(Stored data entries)
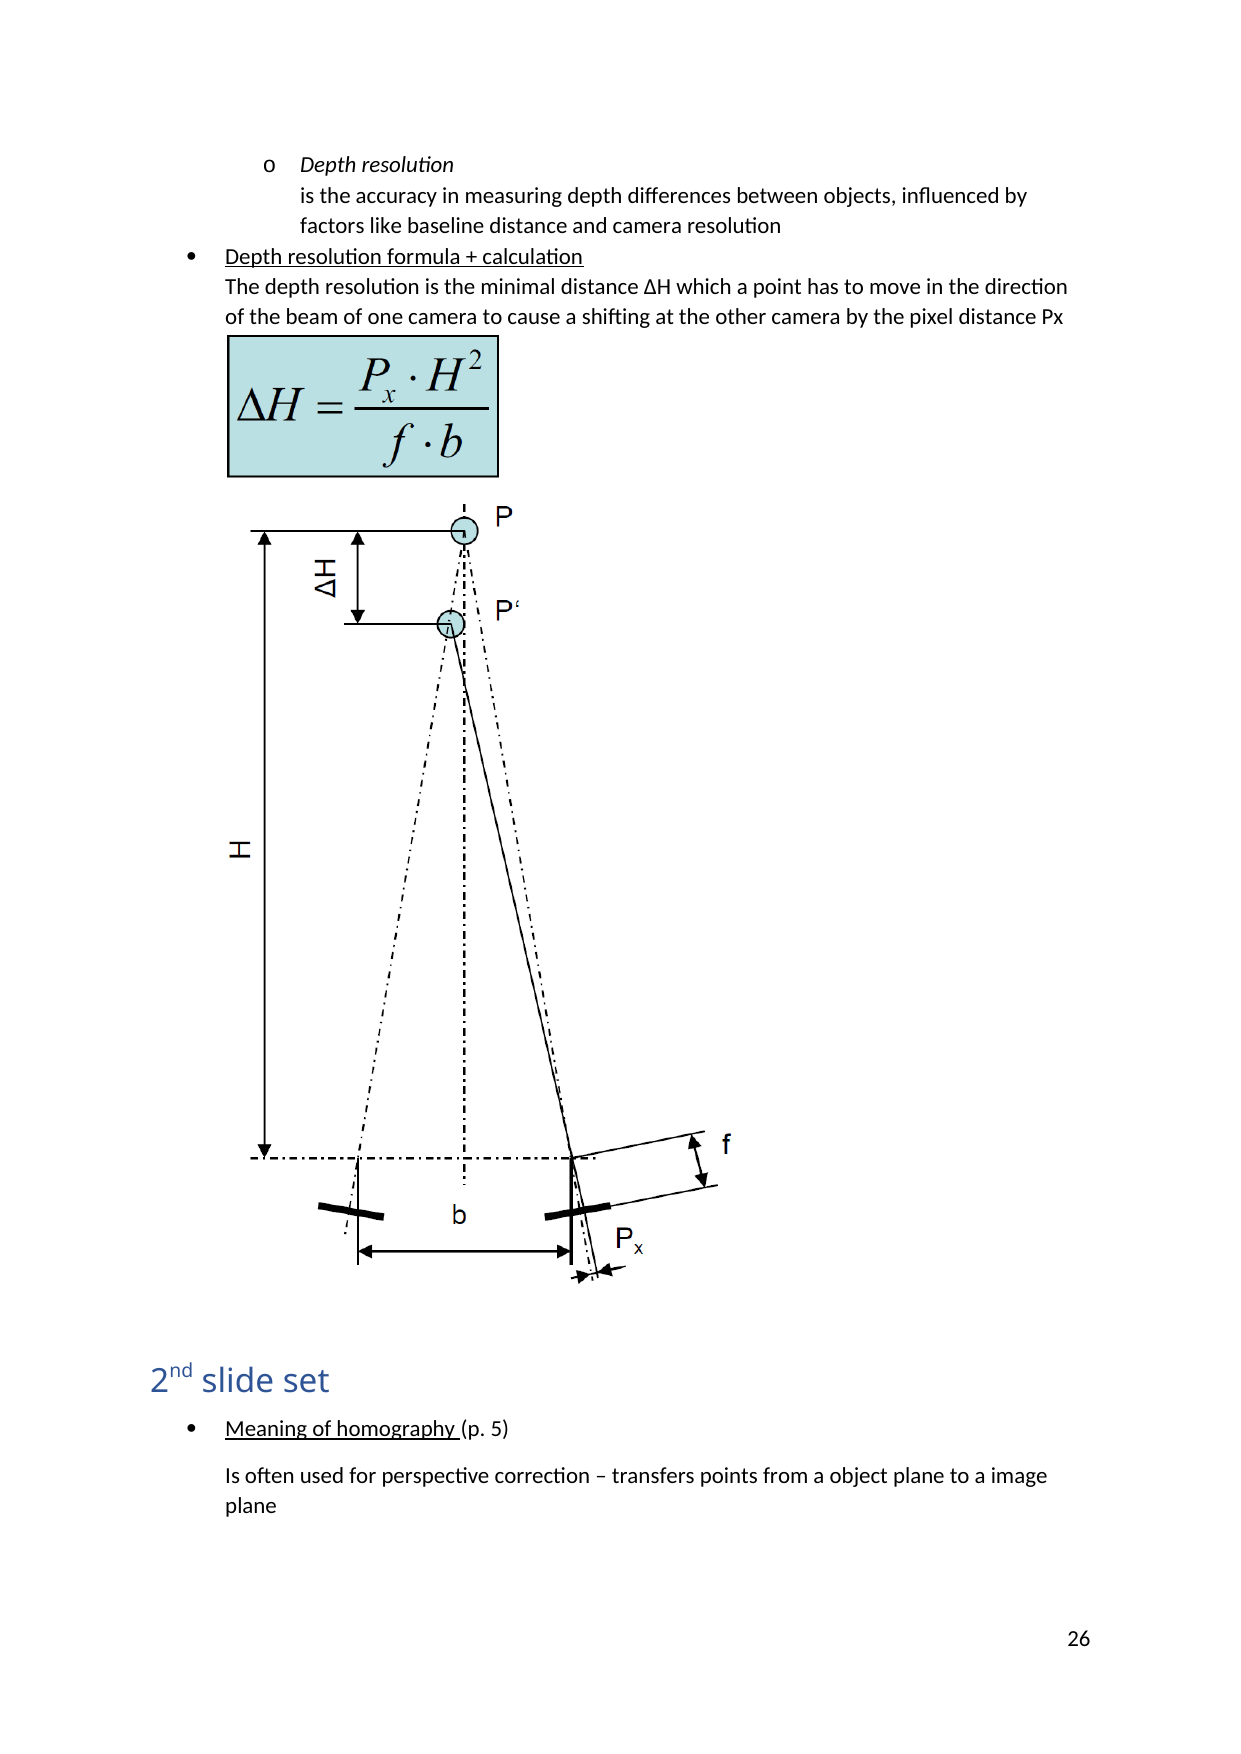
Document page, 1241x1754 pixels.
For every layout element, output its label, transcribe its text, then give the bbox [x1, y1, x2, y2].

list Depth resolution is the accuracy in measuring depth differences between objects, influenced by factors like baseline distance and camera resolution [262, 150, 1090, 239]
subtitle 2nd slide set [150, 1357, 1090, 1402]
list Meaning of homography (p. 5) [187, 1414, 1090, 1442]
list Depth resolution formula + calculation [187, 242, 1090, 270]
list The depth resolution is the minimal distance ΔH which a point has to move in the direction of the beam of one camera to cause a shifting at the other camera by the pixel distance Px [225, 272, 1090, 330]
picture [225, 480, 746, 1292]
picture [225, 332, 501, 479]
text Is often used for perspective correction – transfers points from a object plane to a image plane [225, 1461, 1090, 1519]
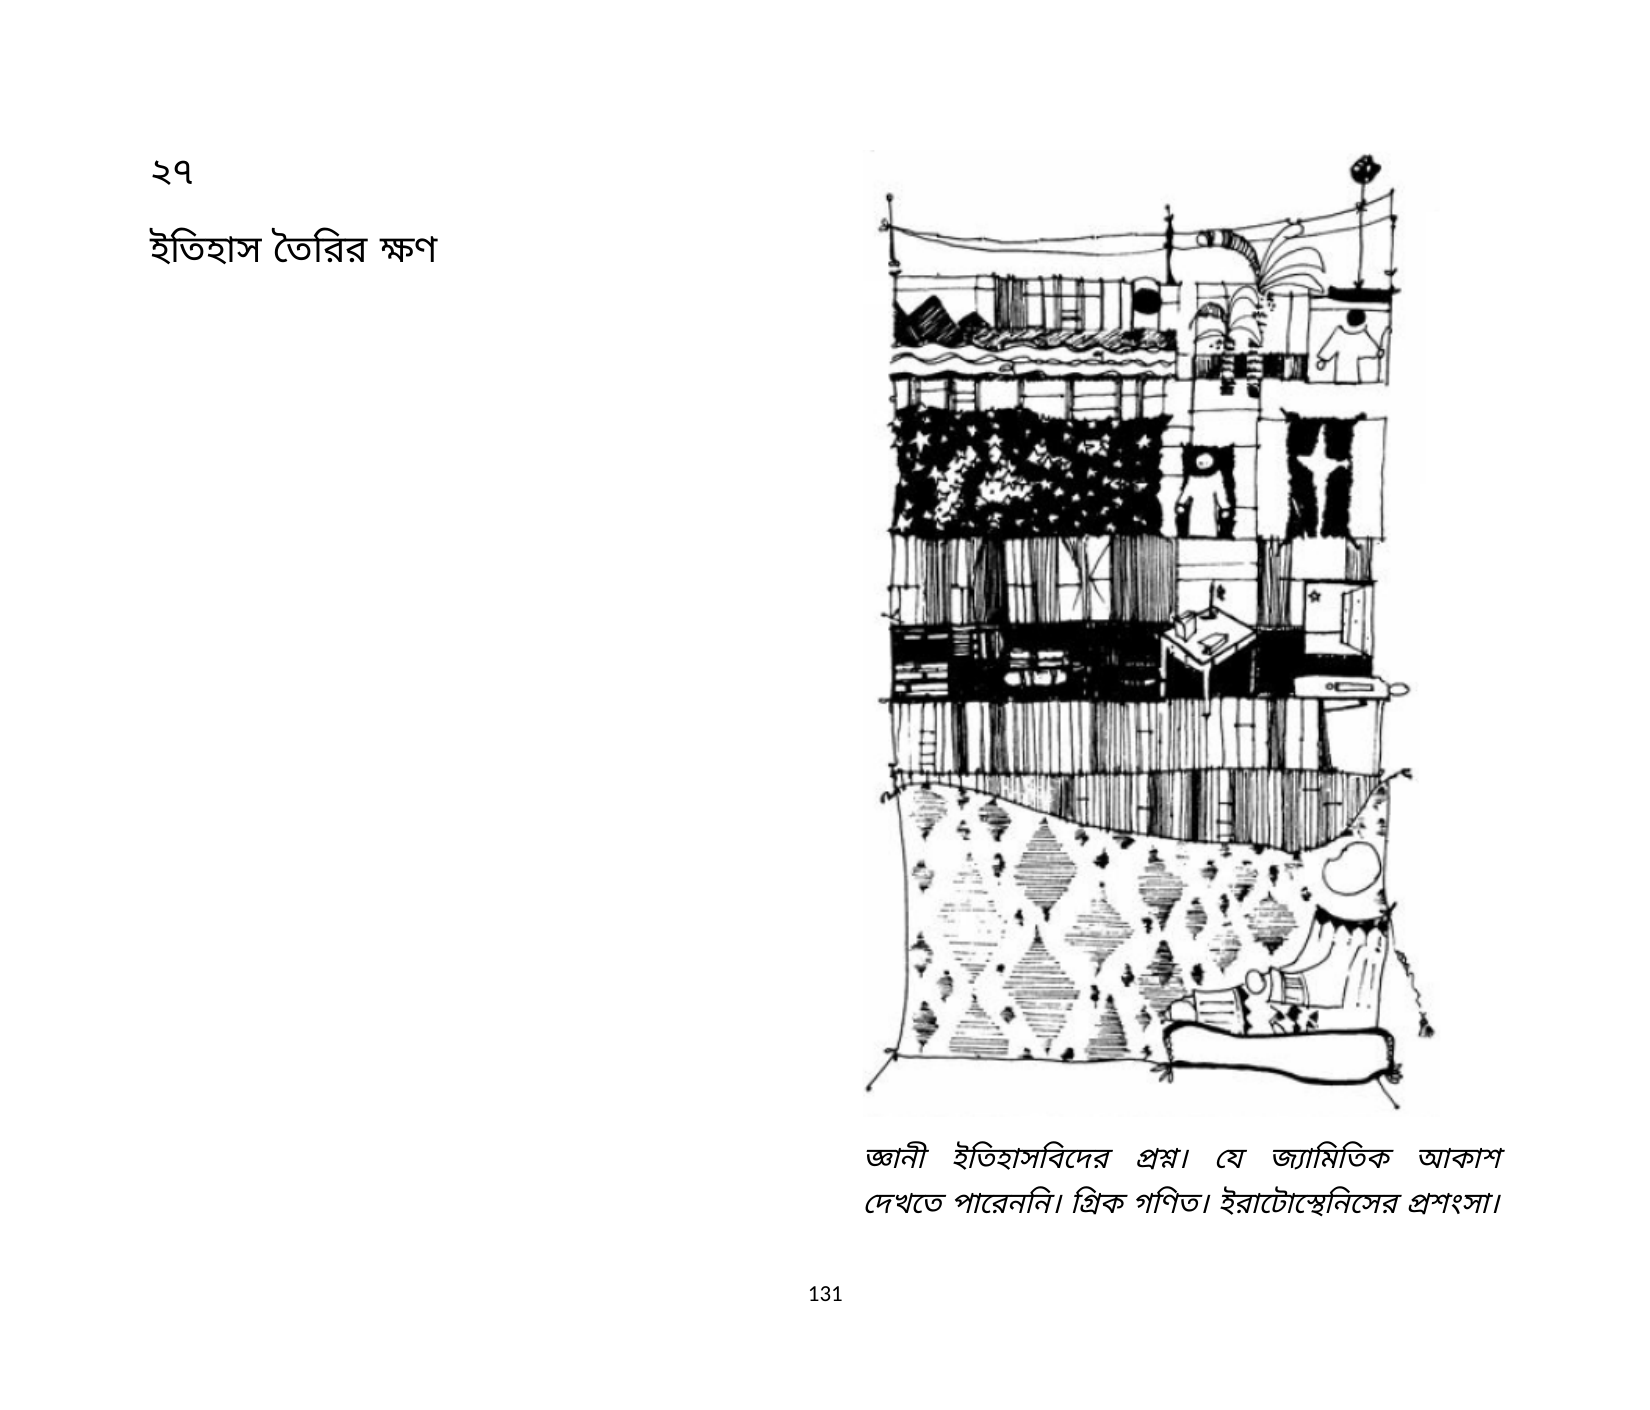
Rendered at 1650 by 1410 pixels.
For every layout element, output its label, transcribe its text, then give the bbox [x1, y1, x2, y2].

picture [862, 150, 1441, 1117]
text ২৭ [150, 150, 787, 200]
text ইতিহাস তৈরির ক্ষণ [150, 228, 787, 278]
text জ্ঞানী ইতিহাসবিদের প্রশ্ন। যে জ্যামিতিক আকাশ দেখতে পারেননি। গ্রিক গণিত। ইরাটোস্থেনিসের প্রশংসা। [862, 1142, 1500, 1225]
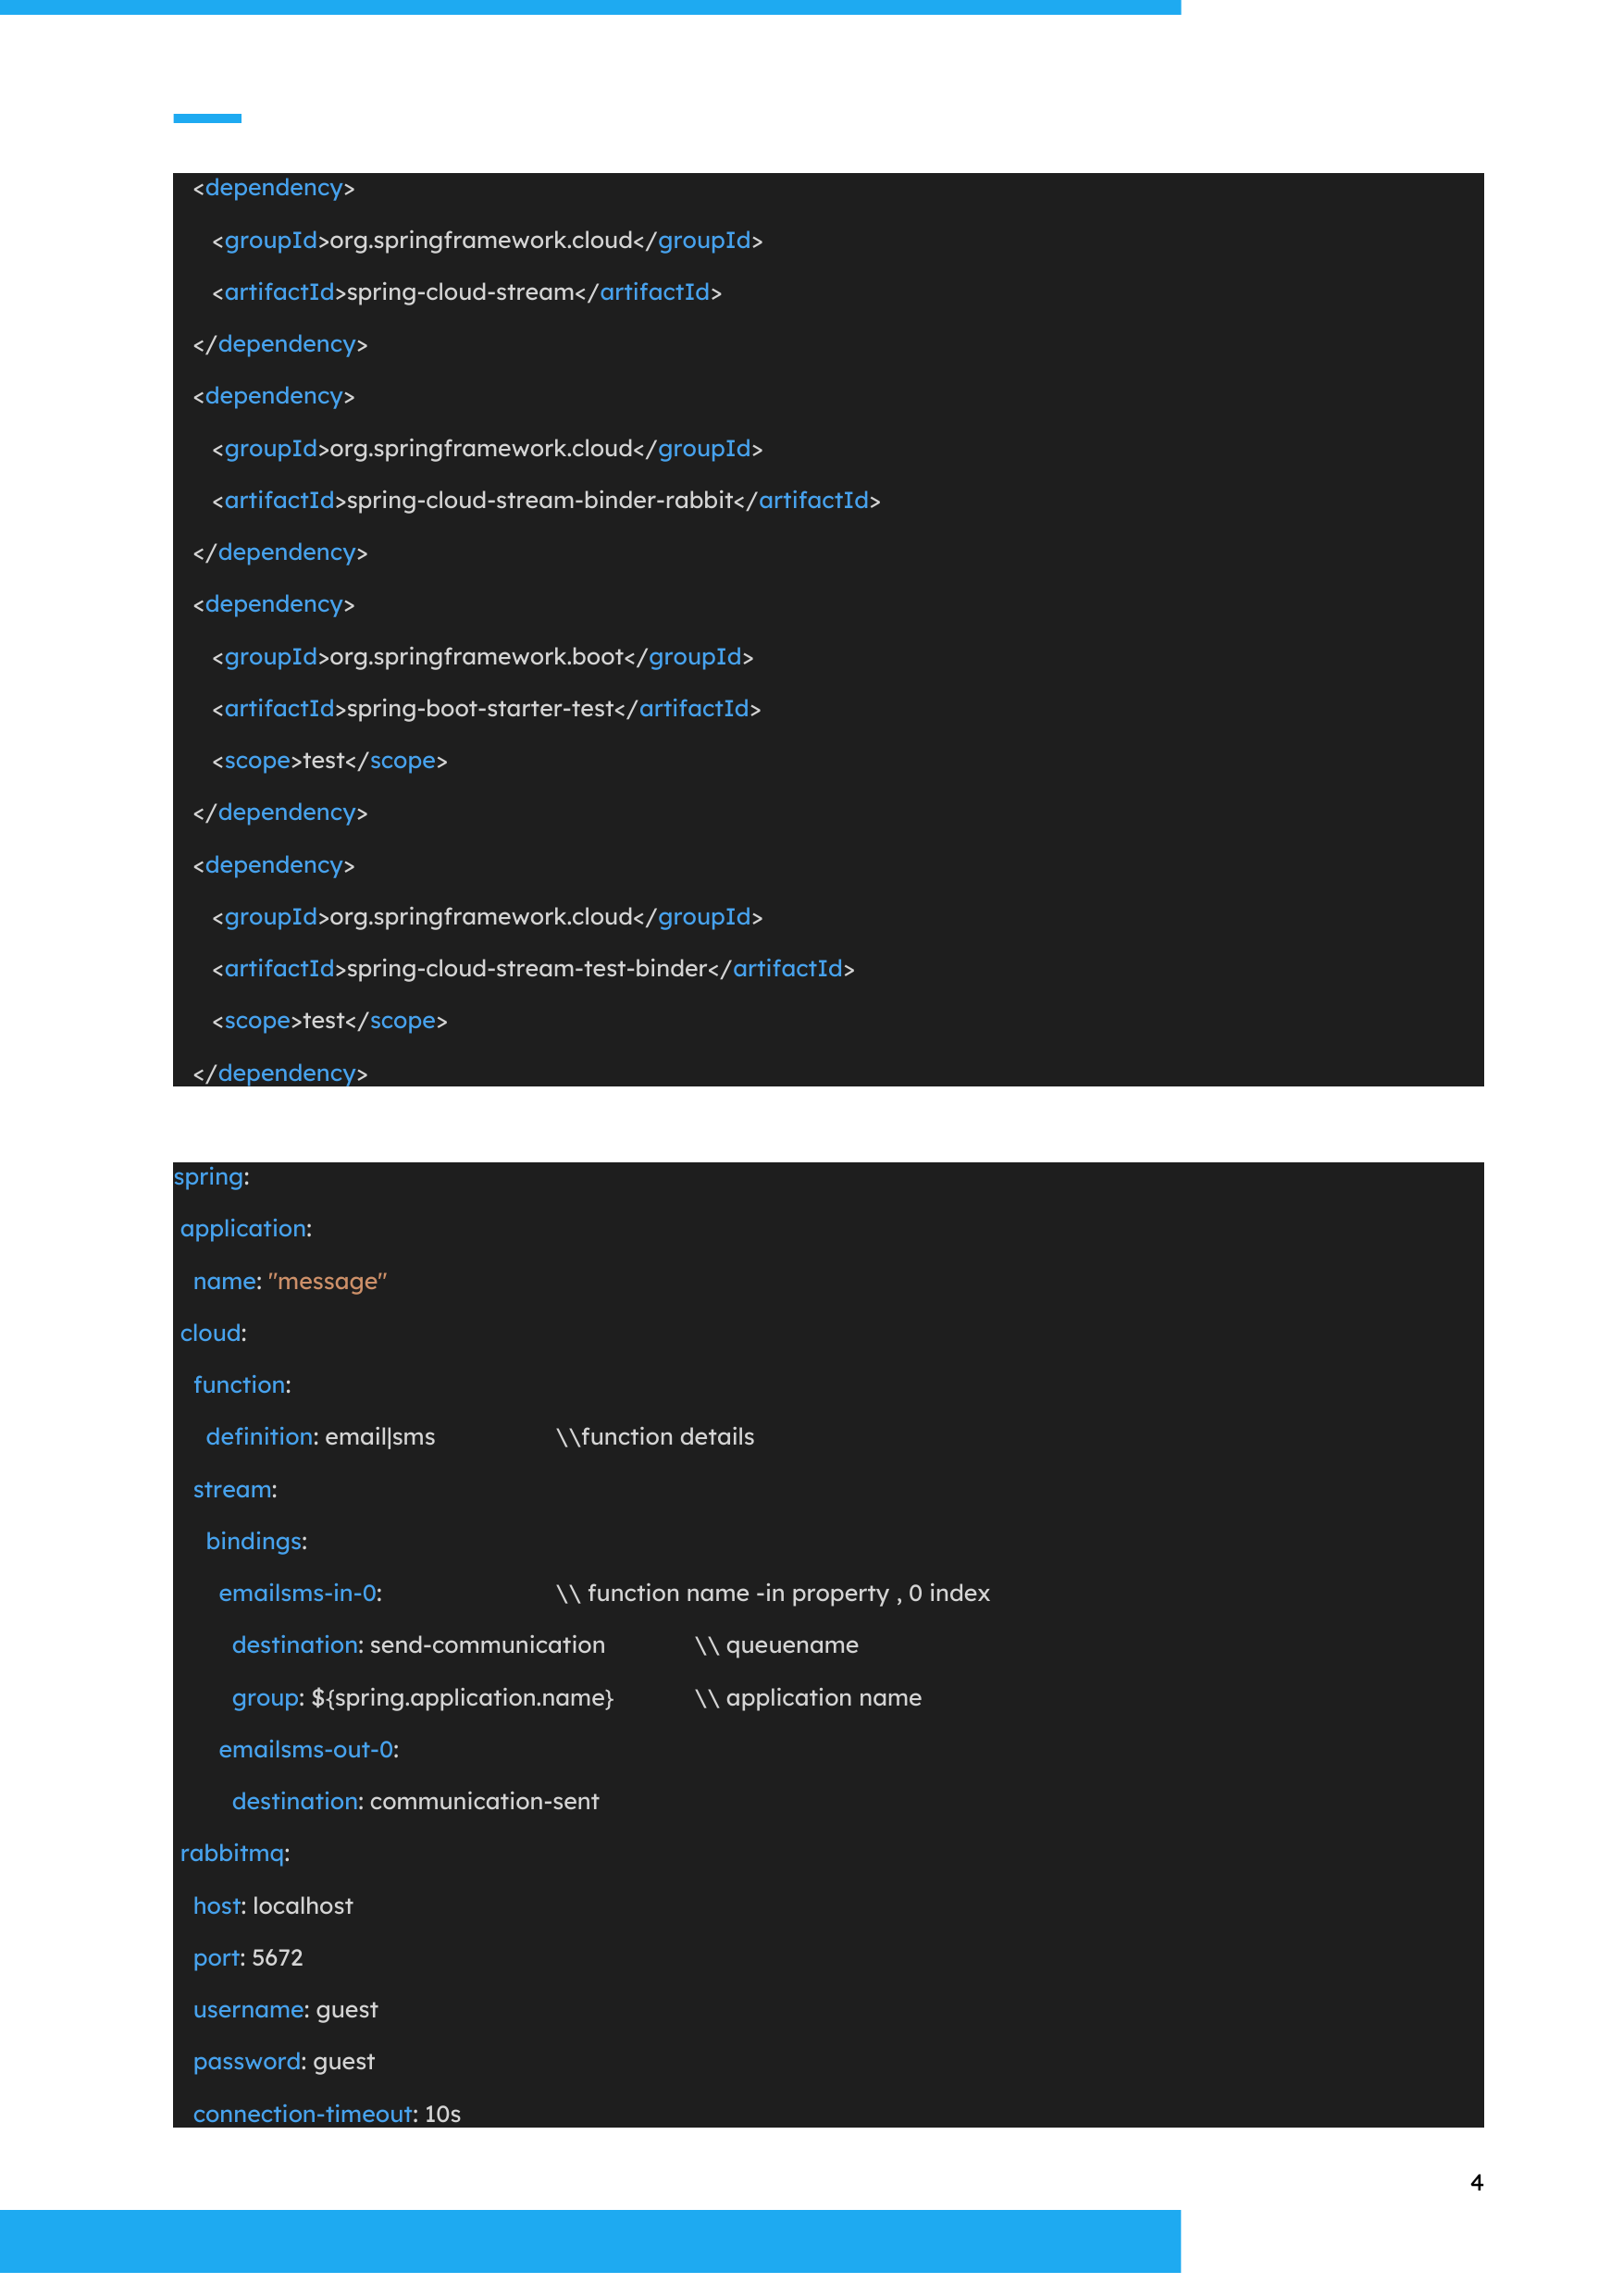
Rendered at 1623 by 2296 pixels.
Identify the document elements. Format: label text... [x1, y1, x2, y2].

**WHAT TO WORK ON**
In how many lines of the records does the word "Rendered" appear? Reply with the number only.

**WRITTEN ANSWER**
2